Fig. 3 Electrochemical performance of Co-MOF@MXCNF: (a) CV curves of the Co-MOF@MXCNF electrode were recorded at various scan rates. (b) GCD curves of the Co-MOF@MXCNF electrode at different current densities. (c) The specific capacitance of the Co-MOF@MXCNF electrode vs. current density. (d) EIS. (e) log i plot of current (i) versus scan rate (v) for the Co-MOF@MXCNF electrode within the 2 to 100 mV s⁻¹ scan rate range. (f) Deconvolution of the CV curve of the Co-MOF electrode at a scan rate of 40 mV s⁻¹ into capacitive (pink) and diffusion-controlled contributions. (g) The variation of normalized capacitive (pink) and diffusion-controlled (blue) contributions as a function of scan rate. (h) Long-term cycling performance measured at 10 A g⁻¹ for 16 000 cycles, with the inset presenting the GCD profiles for the initial and final ten cycles.

To further interpret the storage mechanism of the Co-MOF@MXCNF heterostructures in the ammonium-comprising electrolyte, the b-values for the two redox peaks were determined using eqn (1) and (2).^37,38

i = av^b (1)

log i = log i + b log v (2)

PROMPT:
Return the portion of the electrode performance text from "Fig. 3 Electrochemical" to "final ten cycles.", copied word for word.

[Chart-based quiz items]
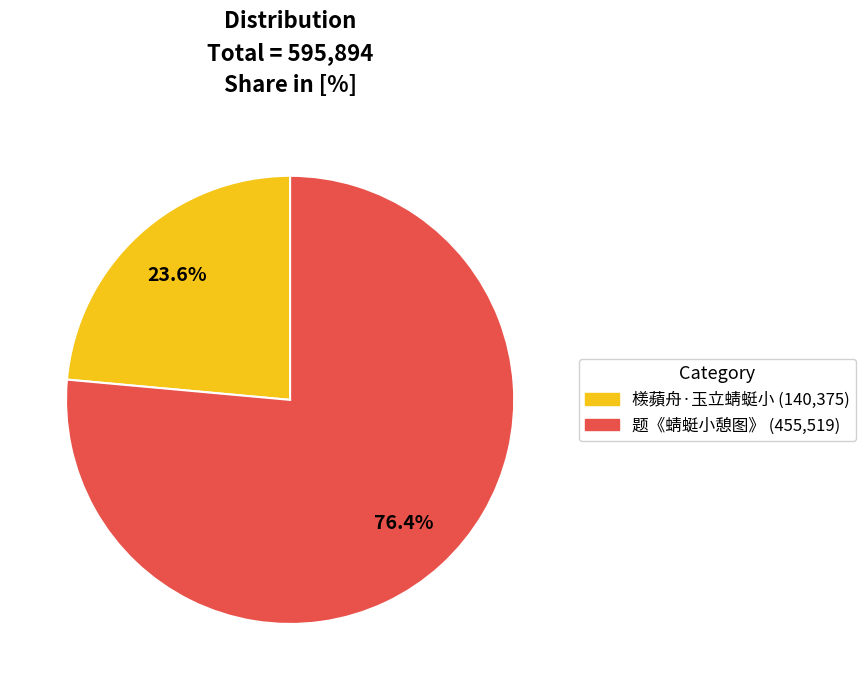

Which category has the smallest portion of the pie?

檨蘋舟·玉立蜻蜓小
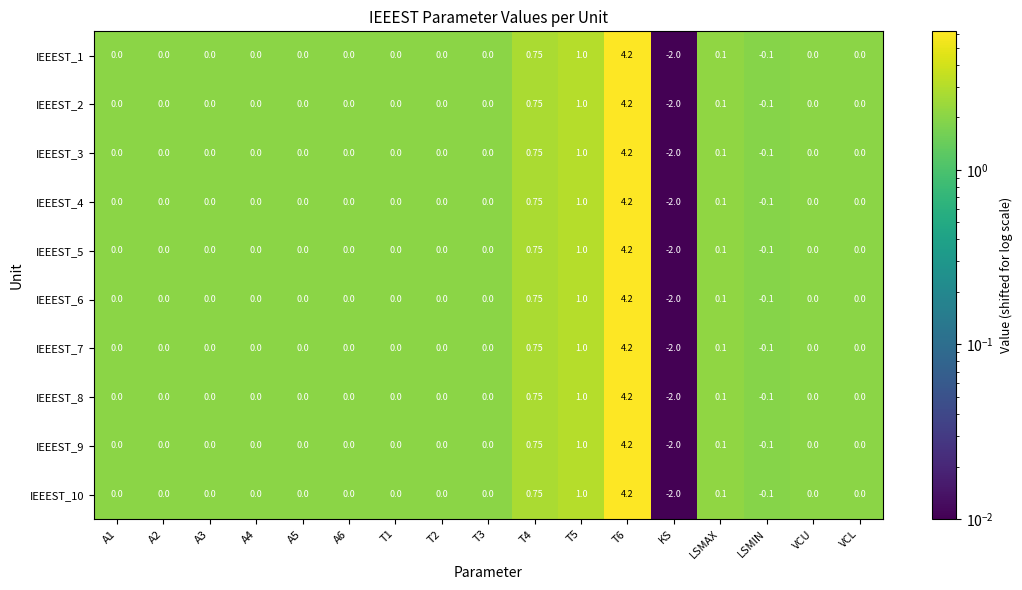

Which label corresponds to the smallest value in the chart?

KS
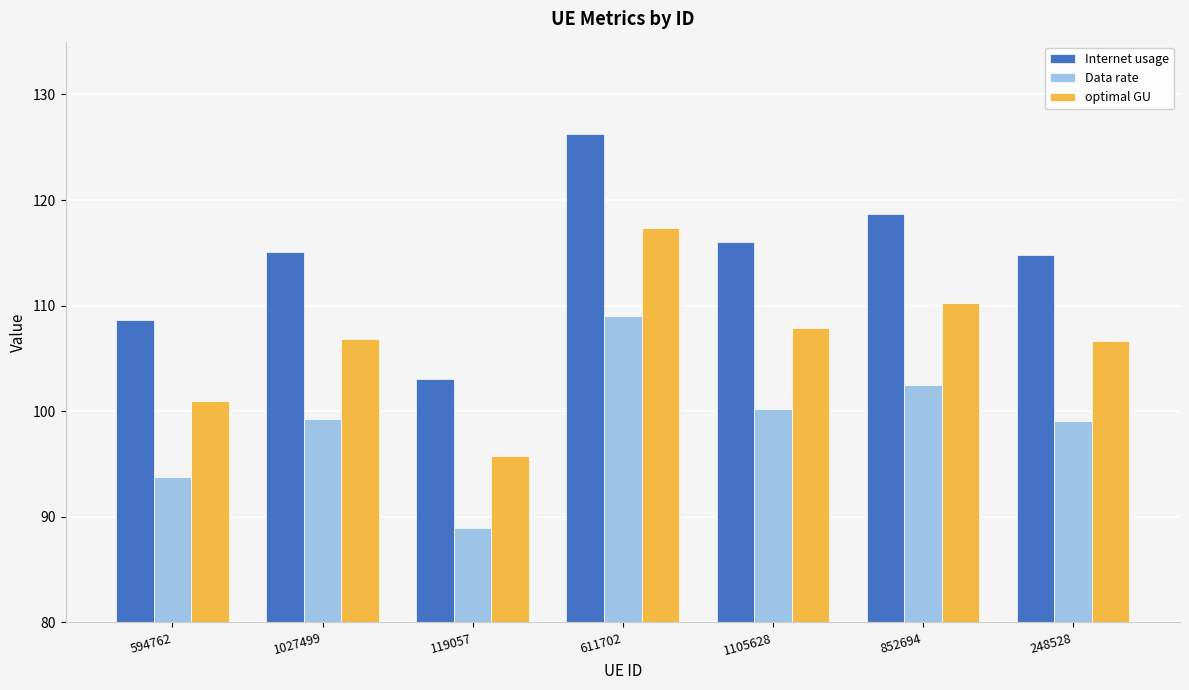

List the series in order of their overall mean, lowest first.

Data rate, optimal GU, Internet usage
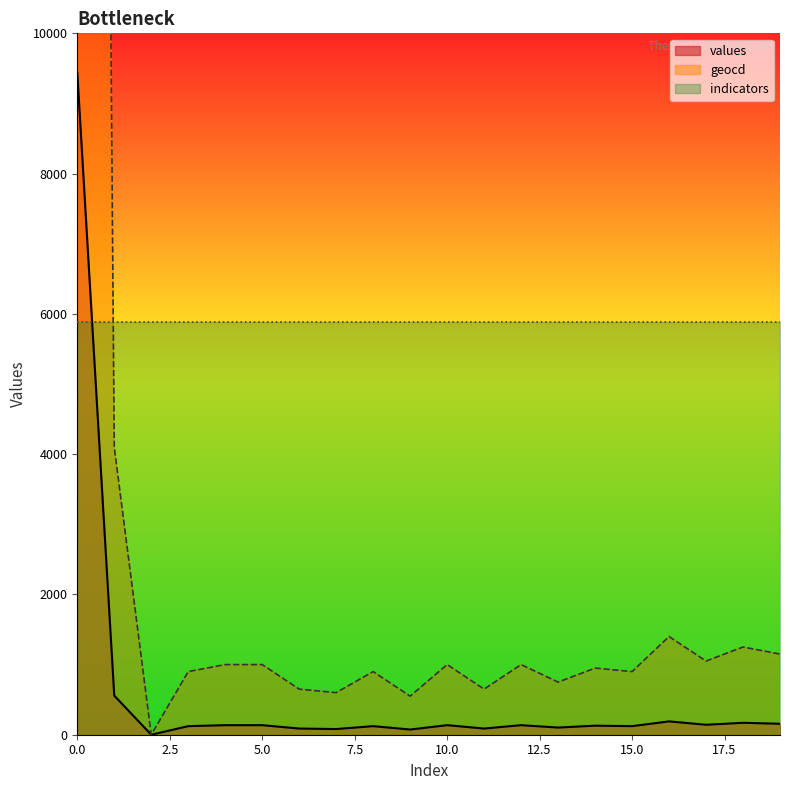

Is it true that values equals 45 at 6?

False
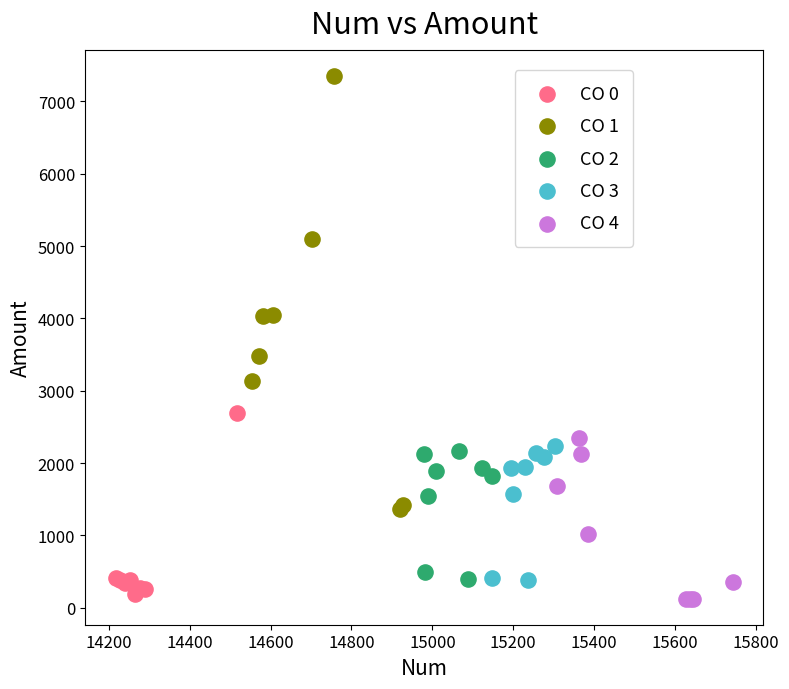

Which series reaches the maximum Y coordinate?

CO 1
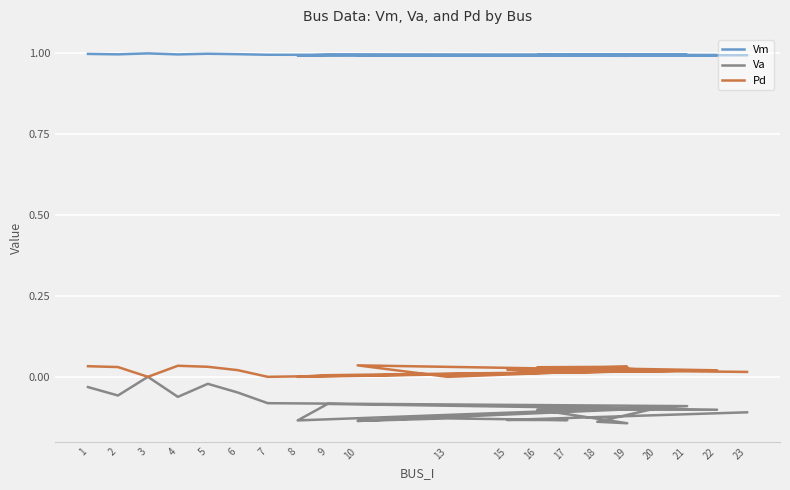

What is the total value across all series at 7?

0.9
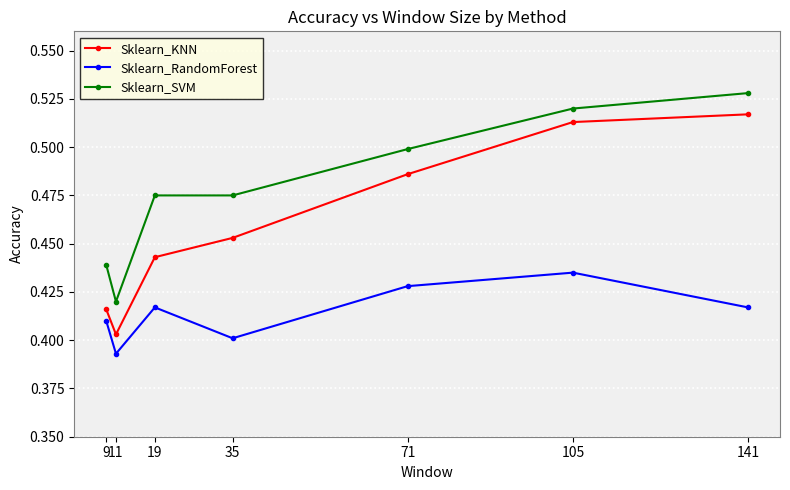

True or false: Sklearn_KNN has a value of 0.2 at 141.

False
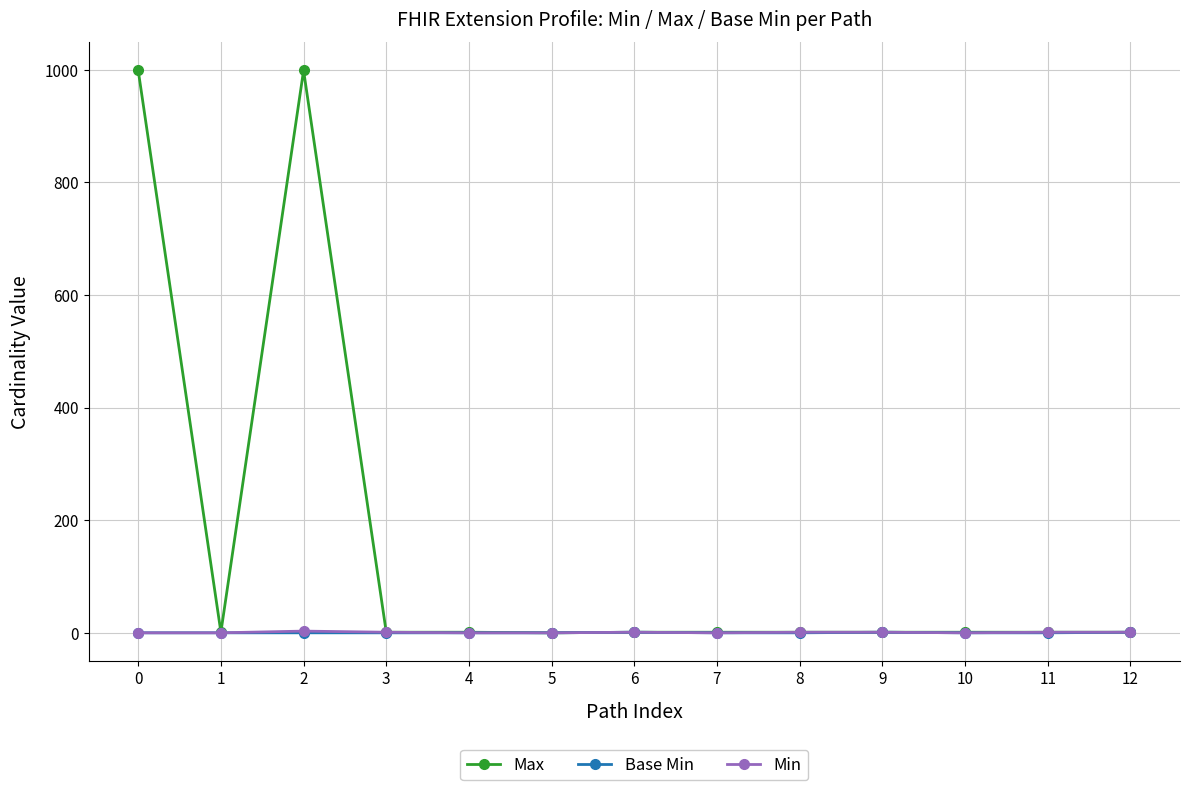

True or false: Base Min has more than 0 points higher than both neighbors.

True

TASK RESULT:
Fig. 3 Electrochemical performance of Co-MOF@MXCNF: (a) CV curves of the Co-MOF@MXCNF electrode were recorded at various scan rates. (b) GCD curves of the Co-MOF@MXCNF electrode at different current densities. (c) The specific capacitance of the Co-MOF@MXCNF electrode vs. current density. (d) EIS. (e) log i plot of current (i) versus scan rate (v) for the Co-MOF@MXCNF electrode within the 2 to 100 mV s⁻¹ scan rate range. (f) Deconvolution of the CV curve of the Co-MOF electrode at a scan rate of 40 mV s⁻¹ into capacitive (pink) and diffusion-controlled contributions. (g) The variation of normalized capacitive (pink) and diffusion-controlled (blue) contributions as a function of scan rate. (h) Long-term cycling performance measured at 10 A g⁻¹ for 16 000 cycles, with the inset presenting the GCD profiles for the initial and final ten cycles.